‘Inside Out 2’ Is Brilliant: The Win Pixar Desperately Needs

10 months ago 519

Disney/Pixar

There’s a lot riding on Inside Out 2, Pixar’s 28th feature film, which hits theaters June 14. As the sequel to a beloved, Oscar-winning movie, it arrives with high expectations from fans. But it also means a lot to Pixar’s bottom line. The venerated animation studio has suffered numerous setbacks in recent years, due to the back-to-back disappointments of Lightyear (a commercial and critical flop) and Elemental, which posted the studio’s worst-ever opening weekend, before bouncing back by the end of its theatrical run. A string of pandemic-era Disney+ exclusives performed well critically, but they left the impression that skipping the theater to watch the new Pixar movie at home is a solid option. This led to layoffs and a stated commitment to reorient the studio’s production strategy away from personal, original pictures and toward sequels and spinoffs of surefire hits—just like this one.

Animation fans and cinephiles balked at the report that Pixar was going hard on franchises and established stories, which is a reasonable reaction. The studio is beloved for its original storytelling, and cashing in on popularity is what gave us the abysmal Cars trilogy. Thankfully, the charming Inside Out 2 suggests that returning to the well of its tried-and-true may not be such a bad thing after all. It’s not just a fitting sequel; it’s one of the studio’s best films in years.

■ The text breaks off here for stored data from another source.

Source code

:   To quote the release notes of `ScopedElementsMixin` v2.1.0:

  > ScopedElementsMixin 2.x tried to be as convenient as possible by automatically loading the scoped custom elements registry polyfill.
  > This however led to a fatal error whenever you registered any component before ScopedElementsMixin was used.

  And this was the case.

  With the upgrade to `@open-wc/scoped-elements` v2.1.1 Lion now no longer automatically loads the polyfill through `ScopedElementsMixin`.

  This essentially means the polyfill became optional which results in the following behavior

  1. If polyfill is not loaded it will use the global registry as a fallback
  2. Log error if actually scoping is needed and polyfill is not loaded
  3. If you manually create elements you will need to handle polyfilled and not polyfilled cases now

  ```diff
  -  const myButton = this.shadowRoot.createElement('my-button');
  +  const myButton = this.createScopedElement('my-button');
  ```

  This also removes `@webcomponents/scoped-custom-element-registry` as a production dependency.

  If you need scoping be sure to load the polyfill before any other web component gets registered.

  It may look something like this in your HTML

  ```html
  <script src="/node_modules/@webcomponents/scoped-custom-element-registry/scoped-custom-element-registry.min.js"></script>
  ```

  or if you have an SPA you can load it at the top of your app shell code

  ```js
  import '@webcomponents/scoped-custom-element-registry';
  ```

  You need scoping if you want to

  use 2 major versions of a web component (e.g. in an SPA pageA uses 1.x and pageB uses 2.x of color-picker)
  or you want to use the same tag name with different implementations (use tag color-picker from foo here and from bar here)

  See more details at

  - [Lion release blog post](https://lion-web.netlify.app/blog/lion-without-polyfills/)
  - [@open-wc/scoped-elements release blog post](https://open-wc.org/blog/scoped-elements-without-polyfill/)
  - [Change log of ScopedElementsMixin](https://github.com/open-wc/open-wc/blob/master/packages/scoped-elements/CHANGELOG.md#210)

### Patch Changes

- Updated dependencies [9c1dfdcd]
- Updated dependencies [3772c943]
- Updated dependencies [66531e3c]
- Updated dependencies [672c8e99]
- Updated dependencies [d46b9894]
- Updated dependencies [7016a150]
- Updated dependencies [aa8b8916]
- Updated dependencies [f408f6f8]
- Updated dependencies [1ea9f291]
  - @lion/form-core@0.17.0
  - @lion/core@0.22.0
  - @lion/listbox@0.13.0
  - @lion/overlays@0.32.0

Picking up two years after the 2015 original, Inside Out 2 reintroduces us to Riley (Kensington Tallman), whose mind is home to a bundle of emotions: Joy (Amy Poehler), Sadness (Phyllis Smith), Anger (Lewis Black), Fear, and Disgust (Tony Hale and Liza Lapira, replacing BIll Hader and Mindy Kaling). The group steers Riley’s development, determining her emotional reactions, saving her best, most important memories, and binning the bad ones. (Just as her feelings are sentient, so too are her memories, personality traits, and beliefs.) This is all in service of Riley developing a sense of self, which Joy proudly notes is well-established. Riley is a good person, and she knows it.